En la muerte de Miguel Prima.
Un hombre es un árbol y todos los árboles forman el bosque de la humanidad. Árboles chicos y grandes, enhiestos y chaparros, de vasta copa y de perfil de flecha. Hoy ha caído un árbol, ha muerto un hombre. Su nombre era Miguel. La última letra de su nombre parece levantarse hacia arriba, hacia lo alto y escaparse hacia el cielo.. Miguel Prima era como un ciprés, fijo y seguro con sus raíces en la tierra pero a la vez con su ansia infinita de Dios, apuntando hacia el cielo.
¡Este hombre Miguel, como un cedro del Líbano, al lado de la acequia, bebiendo del agua de la gracia de Dios, siempre fijo, siempre seguro, en el que todos encontrábamos el apoyo, el refugio, la generosidad de su corazón siempre sonriente! Ese corazón que vivió siempre rodeado de madera en aquel oficio de calafate que él tenía en los astilleros del puerto de Valencia como un carpintero de ribera. En su querida parroquia de Los Ángeles el siguió practicando su oficio ya jubilado, montando útiles para el servicio del templo. El cura, los hermanos mayores de las cofradías solicitaban su ayuda y allí estaba él, presente.

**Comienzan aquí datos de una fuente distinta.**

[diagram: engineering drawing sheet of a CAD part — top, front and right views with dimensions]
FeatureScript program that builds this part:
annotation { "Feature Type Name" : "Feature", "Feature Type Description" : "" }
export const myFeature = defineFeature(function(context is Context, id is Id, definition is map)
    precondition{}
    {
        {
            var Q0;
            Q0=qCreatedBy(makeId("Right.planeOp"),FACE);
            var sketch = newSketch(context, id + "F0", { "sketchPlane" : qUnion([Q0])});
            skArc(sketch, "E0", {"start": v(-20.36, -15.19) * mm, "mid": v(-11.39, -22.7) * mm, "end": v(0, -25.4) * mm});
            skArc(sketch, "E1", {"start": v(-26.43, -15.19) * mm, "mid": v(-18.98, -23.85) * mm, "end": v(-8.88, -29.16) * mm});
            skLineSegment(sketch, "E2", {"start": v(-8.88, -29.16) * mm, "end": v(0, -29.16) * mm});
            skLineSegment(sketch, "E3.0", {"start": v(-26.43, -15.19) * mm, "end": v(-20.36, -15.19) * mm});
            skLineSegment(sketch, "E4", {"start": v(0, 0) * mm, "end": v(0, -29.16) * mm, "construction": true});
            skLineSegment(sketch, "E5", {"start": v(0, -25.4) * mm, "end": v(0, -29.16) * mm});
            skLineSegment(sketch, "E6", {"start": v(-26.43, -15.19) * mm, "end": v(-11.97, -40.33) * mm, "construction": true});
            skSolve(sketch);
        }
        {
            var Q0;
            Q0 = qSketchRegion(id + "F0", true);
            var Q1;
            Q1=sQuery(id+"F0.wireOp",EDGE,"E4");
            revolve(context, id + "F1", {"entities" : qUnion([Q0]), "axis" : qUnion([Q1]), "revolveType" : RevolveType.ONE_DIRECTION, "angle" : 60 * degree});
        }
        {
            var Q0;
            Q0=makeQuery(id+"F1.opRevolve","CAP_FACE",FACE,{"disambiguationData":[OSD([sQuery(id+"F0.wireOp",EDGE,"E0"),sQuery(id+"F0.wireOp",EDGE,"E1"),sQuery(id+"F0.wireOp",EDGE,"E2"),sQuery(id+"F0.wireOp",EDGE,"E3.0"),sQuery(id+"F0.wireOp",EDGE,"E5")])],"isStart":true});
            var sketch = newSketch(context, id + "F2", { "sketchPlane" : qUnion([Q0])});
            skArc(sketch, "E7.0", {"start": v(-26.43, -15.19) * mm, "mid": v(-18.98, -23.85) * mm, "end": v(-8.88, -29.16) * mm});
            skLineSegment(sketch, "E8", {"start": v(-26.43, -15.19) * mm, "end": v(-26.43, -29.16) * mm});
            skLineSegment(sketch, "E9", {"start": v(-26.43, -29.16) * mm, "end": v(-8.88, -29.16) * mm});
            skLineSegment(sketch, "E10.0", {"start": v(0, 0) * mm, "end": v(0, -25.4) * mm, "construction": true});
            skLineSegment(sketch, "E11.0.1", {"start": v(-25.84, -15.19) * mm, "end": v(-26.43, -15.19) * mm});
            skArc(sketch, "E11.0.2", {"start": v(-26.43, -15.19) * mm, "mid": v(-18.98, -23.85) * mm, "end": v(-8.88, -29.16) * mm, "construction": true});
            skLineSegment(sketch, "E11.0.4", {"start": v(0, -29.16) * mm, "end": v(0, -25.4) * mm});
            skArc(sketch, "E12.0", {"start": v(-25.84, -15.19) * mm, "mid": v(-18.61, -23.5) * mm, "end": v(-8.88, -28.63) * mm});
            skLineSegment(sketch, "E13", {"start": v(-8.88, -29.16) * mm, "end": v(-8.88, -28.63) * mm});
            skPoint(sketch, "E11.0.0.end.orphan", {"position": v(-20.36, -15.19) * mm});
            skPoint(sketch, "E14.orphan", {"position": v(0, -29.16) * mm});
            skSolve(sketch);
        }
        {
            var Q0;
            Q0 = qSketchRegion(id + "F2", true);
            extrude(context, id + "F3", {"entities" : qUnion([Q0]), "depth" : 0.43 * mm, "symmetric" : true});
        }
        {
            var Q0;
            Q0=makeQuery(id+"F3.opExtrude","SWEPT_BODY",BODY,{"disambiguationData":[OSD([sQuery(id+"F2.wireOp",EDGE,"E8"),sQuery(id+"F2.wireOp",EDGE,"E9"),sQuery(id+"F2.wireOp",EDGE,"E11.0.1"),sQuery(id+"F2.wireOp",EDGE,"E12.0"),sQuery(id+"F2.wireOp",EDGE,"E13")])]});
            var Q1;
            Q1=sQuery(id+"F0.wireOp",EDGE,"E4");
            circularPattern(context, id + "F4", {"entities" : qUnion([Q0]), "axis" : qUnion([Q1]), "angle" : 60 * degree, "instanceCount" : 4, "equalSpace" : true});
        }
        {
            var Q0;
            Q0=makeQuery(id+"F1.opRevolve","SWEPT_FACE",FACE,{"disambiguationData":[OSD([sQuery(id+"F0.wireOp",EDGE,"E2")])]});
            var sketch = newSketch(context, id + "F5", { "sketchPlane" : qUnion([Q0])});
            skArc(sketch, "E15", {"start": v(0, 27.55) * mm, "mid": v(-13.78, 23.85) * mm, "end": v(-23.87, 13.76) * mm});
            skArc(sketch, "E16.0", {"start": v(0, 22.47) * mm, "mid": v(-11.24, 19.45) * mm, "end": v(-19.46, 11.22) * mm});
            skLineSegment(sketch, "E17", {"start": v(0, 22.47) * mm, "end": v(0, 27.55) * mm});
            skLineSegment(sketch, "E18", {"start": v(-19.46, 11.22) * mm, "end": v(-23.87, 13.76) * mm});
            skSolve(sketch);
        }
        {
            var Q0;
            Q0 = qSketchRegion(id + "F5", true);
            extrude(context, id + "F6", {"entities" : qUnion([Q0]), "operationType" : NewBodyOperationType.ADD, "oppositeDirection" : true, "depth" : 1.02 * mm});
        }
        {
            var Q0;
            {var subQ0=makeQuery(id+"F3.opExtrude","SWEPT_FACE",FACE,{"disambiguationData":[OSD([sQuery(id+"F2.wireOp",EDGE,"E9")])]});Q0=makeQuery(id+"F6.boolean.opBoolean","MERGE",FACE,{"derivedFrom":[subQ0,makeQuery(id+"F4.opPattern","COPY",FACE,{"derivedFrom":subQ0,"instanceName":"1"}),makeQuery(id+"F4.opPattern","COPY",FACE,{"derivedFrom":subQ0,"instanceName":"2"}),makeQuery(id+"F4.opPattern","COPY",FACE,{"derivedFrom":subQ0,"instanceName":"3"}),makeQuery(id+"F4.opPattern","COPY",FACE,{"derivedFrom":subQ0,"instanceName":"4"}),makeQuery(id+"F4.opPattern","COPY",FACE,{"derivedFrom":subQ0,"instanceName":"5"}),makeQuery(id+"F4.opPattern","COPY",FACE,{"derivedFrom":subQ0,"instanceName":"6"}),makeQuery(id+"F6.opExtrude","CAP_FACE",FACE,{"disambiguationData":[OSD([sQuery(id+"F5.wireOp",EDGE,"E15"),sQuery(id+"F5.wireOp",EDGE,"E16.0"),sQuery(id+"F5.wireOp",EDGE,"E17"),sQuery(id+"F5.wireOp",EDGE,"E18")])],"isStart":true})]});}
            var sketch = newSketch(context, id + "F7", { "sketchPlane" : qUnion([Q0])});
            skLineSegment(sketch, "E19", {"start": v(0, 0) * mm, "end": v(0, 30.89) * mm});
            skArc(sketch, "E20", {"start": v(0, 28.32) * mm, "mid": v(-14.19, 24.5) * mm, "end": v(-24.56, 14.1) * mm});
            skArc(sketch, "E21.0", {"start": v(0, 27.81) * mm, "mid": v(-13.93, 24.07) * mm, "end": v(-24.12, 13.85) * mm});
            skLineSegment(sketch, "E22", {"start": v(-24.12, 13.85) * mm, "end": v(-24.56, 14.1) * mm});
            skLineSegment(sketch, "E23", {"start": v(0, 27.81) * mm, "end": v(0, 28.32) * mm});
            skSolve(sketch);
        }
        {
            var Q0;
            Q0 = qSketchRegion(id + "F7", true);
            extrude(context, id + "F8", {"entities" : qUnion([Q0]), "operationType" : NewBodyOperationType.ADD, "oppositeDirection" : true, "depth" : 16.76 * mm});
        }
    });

¡Qué gran hombre hemos perdido en el Cabañal, en la Iglesia! Pero ante la infinita pérdida, nuestra infinita esperanza. Miguel, un gigantesco árbol de fe, creció a la sombra de ese otro árbol de la cruz donde está el Santísimo Cristo del Salvador. Allí, en la orilla de Dios, estará ahora también junto a su madre la Virgen de Los Ángeles. ¡Descansa, Miguel, en Paz!